According to Islam, humans have not fallen. According to Christianity, humans are sinful, having inherited a fallen nature from our first parents. If humans are inherently ordered toward sin and evil, then a government run by humans will be prone to abuse its citizens. Thus, it must be ordered toward preserving those rights which God has ordained. In an Islamic society, humans are not seen as bearing God’s image and need only be forced into submission by the state, which is inseparable from the religion.

And so, in practice, Islam looks far more like the totalitarian governments that think of human rights like Senator Kaine does. If humans do not have intrinsic dignity as individuals, individuals must be, at times, sacrificed on the altar of the state or the collective. In just the twentieth century alone, Josef Stalin oversaw the executions of 800,000 perceived political opponents in the Soviet Union, and many put the overall death toll of his policies at 20 million. In China under Mao Zedong, 15 to 45 million people were slaughtered. Cambodia under Pol Pot and Germany must also be put on this same list. Whenever and wherever human rights are attributed to the government, they are trampled. As Chuck Colson often said, “If government thinks they can grant rights, then they can also take them away.”  

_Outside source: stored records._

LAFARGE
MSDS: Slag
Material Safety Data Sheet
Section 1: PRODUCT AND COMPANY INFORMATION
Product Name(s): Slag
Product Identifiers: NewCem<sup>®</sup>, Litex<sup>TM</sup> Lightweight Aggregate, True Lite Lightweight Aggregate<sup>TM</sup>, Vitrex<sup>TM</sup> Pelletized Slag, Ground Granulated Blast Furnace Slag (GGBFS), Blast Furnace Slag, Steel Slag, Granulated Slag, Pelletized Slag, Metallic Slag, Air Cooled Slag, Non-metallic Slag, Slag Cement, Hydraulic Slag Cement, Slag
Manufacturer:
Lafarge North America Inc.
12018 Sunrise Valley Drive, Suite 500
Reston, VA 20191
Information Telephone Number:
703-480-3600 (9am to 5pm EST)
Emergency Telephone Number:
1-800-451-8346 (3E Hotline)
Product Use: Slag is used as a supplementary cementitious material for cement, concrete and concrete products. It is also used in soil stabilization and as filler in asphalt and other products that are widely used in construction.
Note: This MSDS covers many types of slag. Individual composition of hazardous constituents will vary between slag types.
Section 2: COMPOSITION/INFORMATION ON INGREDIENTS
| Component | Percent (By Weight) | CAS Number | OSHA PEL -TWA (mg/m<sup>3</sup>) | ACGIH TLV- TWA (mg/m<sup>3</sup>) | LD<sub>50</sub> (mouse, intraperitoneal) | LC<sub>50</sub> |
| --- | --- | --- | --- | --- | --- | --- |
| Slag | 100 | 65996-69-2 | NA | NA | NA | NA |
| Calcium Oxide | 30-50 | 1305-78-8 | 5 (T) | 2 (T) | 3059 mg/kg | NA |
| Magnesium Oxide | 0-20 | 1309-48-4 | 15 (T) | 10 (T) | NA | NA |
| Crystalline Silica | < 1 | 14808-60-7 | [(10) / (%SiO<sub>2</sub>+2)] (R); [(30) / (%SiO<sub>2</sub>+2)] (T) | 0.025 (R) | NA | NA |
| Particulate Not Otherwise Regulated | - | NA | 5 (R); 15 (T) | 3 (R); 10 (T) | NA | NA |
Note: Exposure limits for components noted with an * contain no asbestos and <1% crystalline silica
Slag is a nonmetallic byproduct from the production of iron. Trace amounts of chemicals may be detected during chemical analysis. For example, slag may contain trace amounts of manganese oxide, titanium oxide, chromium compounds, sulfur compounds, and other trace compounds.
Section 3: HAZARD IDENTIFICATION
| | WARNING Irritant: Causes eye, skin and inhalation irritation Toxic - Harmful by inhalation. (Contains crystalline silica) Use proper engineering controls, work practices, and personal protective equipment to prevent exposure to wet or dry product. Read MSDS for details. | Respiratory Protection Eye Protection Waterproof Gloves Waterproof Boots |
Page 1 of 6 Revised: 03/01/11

The very idea that humans have rights that transcend class and sex, tribe and nation, to the very individual, has had a singular source in history. In his book, A Brief History of Thought, the atheist French philosopher Luc Ferry identified that source:  

“Christianity was to introduce the notion that humans were equal in dignity, an unprecedented idea at the time and one to which our world owes its entire democratic inheritance.”